You are viewing a plain text version of this content. The canonical link for it is here.
Posted to solr-user@lucene.apache.org by Bojan Miletic <ex...@gmail.com> on 2011/12/17 15:31:38 UTC
Problem with synonyms containing whitespace
Hi everyone,
I'm having a bit of problem with synonyms.
My synonyms.txt looks like this:
> class\ 3\ (gvw\ 10001\ -\ 14000), light
> class 4 (gvw 14001 - 16000), class 5 (gvw 16001 - 19500), class 6 (gvw
> 19501 - 26000), medium
>
When testing in analyzer by using solr admin light gets correctly
recognised as one of the synonims, but when searching for class 3 (gvw
10001 - 14000) analyzer can't find any synonyms.
As you can see I tried escaping whitespaces with \ but that didn't help.

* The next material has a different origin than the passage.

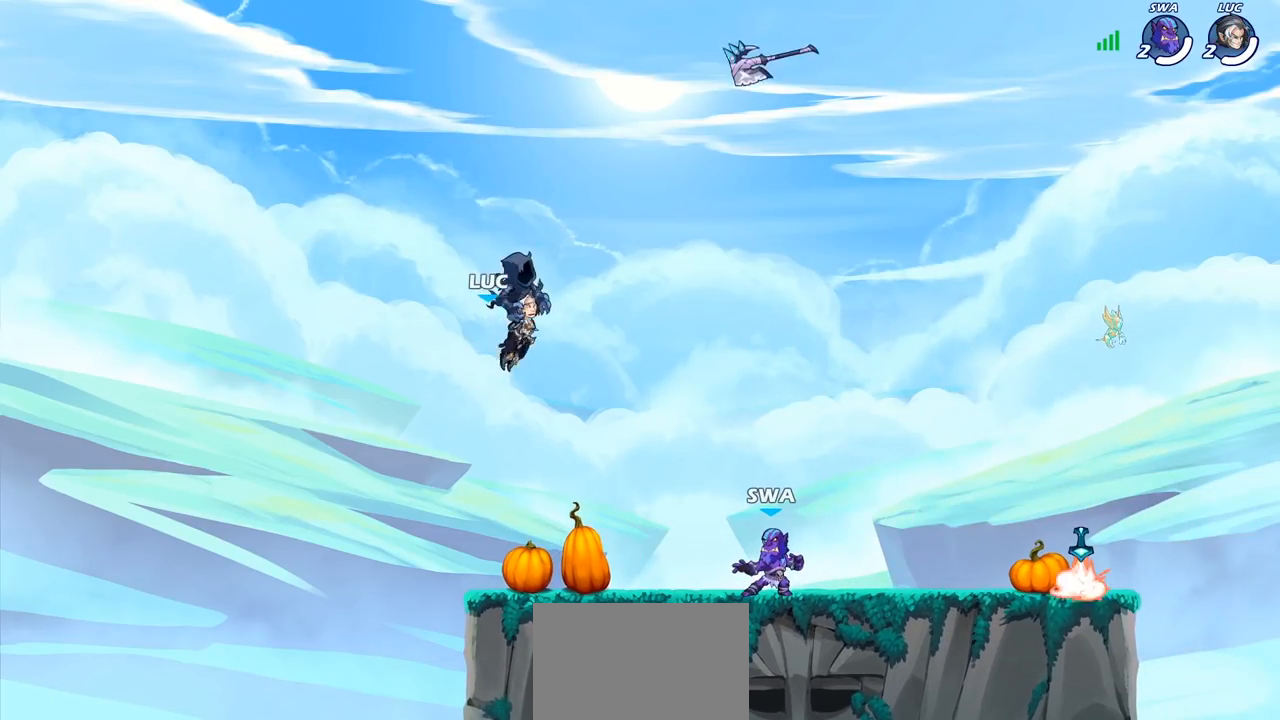
{"buttons": [], "left_stick": "right", "right_stick": "center", "events": [[433, "left_stick", "right"]]}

Configuration of used field is
> !-- lowercases the entire field value, keeping it as a single token. -->
> <!-- used for working with synonyms -->
> <fieldType name="lowercase_syn" class="solr.TextField"
> positionIncrementGap="100">
> <analyzer type="index">>
> <tokenizer class="solr.KeywordTokenizerFactory"/>
> <filter class="solr.LowerCaseFilterFactory" />
> <filter class="solr.SynonymFilterFactory" synonyms="synonyms.txt"
> ignoreCase="true" expand="true"/>
> </analyzer>
> <analyzer type="query">>
> <tokenizer class="solr.KeywordTokenizerFactory"/>
> <filter class="solr.LowerCaseFilterFactory" />
> </analyzer>
> </fieldType>
>
Could you please help me?
Thanks
RE: Problem with synonyms containing whitespace
Posted by Soumitra Banerjee <so...@gmail.com>.
Hi all -
I have a similar problem, as follows:
Some of the synonyms for acetone are as follows:
1090,b-Ketopropane,Dimethyl formaldehyde,2-Propanone,dimethylketone,Ketone,
dimethyl-,methyl ketone,propan-2-one,propanone,β-Ketopropane,67-64-1
The analyzer during indexing is splitting
b-Ketopropane to b and b-Ketopropane
and Dimethyl formaldehyde to
Dimethyl and formaldehyde
How should I format my synonyms to avoid the splitting?
My Schema is as follows:
<fieldType name="text_syn" class="solr.TextField"
positionIncrementGap="100">
<analyzer type="index">
<tokenizer class="solr.WhitespaceTokenizerFactory" />
<filter class="solr.SynonymFilterFactory" synonyms="synonyms.txt"
ignoreCase="true" expand="true" />
<filter class="solr.StopFilterFactory" ignoreCase="true"
words="stopwords.txt" enablePositionIncrements="true" />
<filter class="solr.WordDelimiterFilterFactory"
generateWordParts="1" generateNumberParts="1" catenateWords="1"
catenateNumbers="1" catenateAll="0" splitOnCaseChange="1" />
<filter class="solr.LowerCaseFilterFactory" />
<filter class="solr.SnowballPorterFilterFactory" language="English"
protected="protwords.txt" />
</analyzer>
<analyzer type="query">
<tokenizer class="solr.WhitespaceTokenizerFactory" />
<!--<filter class="solr.SynonymFilterFactory"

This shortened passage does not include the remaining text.